When we arrived in La Paz we and the car had to endure some light searching before we headed out to visit Shelly and Mike with La Paz yachts. They squared away some paperwork for us and let the sellers, Doug and Ann, know we were heading that way. We took a little longer than we should for lunch and visiting, so we knew we would be to our boat after sunset. A big no-no in Mexico. Tim “drove us into the land of no return” into the mountains in the dark. Although it wasn’t as bad as I expected like everything else down here.
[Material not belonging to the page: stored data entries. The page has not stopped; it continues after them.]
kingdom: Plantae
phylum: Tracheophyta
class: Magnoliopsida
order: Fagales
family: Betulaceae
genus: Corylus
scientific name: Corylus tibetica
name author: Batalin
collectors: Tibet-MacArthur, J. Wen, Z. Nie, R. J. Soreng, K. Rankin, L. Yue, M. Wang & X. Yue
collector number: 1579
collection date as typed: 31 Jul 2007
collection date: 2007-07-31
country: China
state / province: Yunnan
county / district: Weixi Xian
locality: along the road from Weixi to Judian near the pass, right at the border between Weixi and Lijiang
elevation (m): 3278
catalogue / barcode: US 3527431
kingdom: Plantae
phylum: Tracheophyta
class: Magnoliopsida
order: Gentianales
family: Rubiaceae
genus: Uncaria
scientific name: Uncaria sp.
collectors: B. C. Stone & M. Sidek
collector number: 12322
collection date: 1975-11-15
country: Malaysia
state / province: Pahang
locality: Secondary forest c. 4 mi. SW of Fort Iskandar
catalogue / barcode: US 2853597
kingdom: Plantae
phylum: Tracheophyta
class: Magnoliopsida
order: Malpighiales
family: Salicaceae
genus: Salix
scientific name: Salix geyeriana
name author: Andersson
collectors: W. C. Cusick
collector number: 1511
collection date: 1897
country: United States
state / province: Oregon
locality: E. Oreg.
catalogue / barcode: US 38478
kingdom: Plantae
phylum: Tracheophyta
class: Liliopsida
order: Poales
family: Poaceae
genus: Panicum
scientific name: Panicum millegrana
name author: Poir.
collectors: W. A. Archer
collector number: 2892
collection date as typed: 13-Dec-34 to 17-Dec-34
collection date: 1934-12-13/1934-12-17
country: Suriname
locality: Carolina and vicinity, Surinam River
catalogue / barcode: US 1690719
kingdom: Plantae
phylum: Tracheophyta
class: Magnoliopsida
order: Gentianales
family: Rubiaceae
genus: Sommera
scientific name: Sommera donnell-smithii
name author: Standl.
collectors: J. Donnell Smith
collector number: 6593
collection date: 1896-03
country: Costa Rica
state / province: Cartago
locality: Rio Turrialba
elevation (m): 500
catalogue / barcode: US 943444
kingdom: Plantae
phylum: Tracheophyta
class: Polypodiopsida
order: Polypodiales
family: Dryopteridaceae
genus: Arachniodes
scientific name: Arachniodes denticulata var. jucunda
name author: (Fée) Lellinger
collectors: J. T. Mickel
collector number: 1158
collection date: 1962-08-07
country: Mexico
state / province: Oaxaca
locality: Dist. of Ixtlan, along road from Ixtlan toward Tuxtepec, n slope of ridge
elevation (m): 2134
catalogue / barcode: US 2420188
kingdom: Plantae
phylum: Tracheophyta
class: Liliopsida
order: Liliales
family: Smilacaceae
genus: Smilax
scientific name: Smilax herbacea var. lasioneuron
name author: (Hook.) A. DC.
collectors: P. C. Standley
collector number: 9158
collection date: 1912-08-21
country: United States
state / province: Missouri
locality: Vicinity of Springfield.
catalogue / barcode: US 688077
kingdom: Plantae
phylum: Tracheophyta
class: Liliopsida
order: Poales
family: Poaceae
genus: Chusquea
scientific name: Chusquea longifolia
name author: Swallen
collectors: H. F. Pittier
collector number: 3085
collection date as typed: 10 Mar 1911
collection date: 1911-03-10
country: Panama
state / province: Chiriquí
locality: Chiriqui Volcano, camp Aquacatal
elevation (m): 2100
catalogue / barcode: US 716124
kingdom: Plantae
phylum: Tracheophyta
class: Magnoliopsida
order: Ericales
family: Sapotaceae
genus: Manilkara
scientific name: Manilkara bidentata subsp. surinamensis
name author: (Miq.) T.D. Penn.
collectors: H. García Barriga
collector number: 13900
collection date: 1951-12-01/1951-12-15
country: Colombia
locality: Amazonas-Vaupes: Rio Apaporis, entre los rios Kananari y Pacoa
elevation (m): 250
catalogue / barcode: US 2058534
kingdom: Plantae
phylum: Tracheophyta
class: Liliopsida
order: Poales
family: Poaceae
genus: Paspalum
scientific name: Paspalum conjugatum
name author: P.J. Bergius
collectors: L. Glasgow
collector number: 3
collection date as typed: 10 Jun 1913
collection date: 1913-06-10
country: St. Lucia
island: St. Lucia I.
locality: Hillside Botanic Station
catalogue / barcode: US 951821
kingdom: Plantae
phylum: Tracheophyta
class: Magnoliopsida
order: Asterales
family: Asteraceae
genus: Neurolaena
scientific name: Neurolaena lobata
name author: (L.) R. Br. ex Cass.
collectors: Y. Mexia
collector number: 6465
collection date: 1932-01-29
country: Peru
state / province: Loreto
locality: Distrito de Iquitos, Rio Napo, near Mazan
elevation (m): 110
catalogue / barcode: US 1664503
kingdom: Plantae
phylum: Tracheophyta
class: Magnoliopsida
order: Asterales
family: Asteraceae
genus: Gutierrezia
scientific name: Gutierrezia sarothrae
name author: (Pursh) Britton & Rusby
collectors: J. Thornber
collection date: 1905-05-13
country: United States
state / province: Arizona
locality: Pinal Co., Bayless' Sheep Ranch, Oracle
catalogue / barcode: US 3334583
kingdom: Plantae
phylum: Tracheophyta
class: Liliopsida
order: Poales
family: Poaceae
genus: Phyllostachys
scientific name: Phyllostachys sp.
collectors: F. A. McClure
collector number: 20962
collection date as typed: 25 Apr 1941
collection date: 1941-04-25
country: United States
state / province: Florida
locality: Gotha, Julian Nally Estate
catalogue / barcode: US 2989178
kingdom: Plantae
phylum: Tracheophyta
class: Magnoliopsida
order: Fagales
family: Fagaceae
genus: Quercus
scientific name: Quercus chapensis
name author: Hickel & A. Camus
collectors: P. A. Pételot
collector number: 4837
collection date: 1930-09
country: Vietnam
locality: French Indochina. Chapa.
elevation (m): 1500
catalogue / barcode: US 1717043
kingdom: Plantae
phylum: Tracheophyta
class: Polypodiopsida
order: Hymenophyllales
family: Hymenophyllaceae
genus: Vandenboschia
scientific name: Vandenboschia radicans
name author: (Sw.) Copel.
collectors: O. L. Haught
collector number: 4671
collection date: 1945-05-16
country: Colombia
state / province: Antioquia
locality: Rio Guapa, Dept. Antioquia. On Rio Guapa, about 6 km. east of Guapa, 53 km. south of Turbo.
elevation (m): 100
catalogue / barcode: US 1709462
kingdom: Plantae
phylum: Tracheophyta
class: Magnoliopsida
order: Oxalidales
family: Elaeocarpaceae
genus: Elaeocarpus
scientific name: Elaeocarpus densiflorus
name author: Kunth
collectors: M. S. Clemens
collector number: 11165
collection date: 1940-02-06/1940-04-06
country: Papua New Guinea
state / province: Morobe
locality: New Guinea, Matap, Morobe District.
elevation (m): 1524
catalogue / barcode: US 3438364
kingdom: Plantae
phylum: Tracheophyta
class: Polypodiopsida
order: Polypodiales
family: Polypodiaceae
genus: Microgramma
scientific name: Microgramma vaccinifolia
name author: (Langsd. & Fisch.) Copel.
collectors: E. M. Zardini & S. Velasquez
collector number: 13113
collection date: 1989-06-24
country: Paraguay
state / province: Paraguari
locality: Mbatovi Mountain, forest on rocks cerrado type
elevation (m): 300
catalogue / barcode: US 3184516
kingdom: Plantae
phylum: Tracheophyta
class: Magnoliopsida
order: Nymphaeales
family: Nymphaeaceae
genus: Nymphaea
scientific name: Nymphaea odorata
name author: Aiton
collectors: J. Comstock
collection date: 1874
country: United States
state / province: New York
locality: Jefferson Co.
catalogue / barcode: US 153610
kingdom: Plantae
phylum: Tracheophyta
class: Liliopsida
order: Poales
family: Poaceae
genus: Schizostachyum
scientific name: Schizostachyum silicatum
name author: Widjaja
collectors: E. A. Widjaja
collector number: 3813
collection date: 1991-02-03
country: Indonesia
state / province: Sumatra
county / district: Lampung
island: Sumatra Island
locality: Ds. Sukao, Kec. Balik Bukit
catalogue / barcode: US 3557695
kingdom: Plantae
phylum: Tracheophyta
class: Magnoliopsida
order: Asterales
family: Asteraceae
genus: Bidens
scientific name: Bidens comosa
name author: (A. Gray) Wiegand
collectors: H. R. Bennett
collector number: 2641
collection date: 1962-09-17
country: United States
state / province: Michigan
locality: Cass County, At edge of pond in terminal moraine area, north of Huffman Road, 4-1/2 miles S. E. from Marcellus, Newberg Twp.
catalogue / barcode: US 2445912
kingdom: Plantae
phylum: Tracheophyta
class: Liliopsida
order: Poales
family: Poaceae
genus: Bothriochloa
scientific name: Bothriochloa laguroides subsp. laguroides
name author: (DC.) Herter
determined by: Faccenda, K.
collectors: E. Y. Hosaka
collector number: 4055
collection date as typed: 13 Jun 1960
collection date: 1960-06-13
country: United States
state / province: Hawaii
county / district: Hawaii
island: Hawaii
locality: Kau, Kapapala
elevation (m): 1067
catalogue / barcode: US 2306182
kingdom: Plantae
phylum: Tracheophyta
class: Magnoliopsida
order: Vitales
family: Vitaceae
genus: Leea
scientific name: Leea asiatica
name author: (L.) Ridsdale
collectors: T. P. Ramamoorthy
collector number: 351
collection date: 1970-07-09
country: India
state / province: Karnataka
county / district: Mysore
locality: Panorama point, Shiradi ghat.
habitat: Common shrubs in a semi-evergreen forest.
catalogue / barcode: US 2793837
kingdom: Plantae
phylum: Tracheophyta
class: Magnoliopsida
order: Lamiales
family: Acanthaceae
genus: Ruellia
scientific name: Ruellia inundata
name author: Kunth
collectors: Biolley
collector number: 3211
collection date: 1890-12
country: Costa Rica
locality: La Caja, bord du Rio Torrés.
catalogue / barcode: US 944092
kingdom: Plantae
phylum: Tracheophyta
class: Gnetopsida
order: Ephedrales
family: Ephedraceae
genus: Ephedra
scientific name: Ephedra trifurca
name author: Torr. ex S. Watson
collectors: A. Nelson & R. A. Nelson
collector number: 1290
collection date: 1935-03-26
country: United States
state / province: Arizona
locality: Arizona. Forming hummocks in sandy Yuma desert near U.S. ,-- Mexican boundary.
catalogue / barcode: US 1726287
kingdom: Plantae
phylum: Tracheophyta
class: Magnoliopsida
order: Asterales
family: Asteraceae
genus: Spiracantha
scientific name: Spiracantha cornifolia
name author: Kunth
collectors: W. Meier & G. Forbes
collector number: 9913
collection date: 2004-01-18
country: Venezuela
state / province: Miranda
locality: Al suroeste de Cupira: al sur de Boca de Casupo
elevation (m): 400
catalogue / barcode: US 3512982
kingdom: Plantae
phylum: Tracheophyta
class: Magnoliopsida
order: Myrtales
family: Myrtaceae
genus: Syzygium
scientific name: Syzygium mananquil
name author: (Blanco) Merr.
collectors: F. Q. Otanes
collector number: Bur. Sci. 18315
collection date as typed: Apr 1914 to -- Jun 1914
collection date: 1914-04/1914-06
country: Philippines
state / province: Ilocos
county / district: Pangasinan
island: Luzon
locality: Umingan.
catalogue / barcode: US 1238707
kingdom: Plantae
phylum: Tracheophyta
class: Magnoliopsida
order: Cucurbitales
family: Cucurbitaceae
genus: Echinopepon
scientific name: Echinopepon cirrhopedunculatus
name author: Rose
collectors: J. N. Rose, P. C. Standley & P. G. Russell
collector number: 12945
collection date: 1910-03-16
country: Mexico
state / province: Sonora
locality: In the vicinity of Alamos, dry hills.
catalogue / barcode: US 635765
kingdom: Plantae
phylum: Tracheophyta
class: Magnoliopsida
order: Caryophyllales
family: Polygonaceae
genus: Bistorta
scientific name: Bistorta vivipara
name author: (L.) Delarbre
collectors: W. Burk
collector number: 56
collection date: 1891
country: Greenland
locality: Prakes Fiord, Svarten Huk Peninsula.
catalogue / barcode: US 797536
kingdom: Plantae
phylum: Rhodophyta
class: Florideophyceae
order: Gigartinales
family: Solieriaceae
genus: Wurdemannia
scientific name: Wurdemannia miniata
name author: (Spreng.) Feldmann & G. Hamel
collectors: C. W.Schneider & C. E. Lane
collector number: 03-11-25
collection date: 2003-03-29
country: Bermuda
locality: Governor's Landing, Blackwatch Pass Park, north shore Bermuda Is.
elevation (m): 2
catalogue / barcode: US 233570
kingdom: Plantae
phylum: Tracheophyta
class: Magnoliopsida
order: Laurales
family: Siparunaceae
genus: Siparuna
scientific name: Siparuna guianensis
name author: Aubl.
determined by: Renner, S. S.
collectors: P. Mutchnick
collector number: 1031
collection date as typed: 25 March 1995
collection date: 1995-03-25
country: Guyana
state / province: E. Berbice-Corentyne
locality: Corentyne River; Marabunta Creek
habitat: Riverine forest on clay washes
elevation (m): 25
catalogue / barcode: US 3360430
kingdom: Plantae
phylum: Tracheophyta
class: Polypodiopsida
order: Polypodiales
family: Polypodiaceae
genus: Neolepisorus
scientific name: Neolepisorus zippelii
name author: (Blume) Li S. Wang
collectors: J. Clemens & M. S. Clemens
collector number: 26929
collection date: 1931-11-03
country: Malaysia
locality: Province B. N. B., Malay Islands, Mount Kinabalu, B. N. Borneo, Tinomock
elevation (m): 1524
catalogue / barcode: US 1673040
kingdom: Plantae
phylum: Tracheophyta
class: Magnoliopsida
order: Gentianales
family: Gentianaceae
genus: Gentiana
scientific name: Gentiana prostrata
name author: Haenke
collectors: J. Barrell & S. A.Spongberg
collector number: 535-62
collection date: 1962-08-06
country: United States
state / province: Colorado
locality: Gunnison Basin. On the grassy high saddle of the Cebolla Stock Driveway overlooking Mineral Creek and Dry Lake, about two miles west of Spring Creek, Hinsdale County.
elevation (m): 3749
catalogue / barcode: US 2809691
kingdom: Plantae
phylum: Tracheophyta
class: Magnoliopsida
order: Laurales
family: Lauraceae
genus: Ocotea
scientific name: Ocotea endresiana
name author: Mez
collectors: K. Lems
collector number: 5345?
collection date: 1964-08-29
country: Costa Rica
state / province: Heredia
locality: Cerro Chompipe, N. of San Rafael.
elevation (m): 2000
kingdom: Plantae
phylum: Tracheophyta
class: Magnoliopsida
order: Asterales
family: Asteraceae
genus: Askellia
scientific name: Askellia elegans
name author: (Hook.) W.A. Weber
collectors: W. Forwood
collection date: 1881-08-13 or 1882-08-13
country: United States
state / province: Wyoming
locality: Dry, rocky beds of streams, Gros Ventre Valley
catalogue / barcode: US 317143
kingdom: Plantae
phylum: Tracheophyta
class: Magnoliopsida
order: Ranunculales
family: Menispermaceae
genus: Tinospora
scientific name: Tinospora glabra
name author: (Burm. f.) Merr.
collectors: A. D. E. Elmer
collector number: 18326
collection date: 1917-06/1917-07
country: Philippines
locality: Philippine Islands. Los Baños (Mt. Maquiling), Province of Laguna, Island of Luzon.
We got to the dock to find the ponga (little boat) to take us out to the boat for our first night on it. We were driving around and around and the man began flashing his big spotlight on every boat to see which one we were to board, and none of them were it! I was thinking “Oh great it was stolen or floated away before we could get here! Of course I am a bit dramatic. We found it, boarded it and all was fine. Gary showed us how to turn on the lights. we poked around with what we could in the dark before we were so tired. Gary slept in the cockpit (outside near the wheel), which is a common practice for cruisers on a warm night. Tim slept on top of the cabin, a little less common, but had more breeze to keep cool, and I slept in the V-berth with the fan on blast. It was a pretty decent night of sleep except for my dream that we were just about to hit the trimaran in front of us.

Pictures are on their way… it is tough to get enough service to publish images.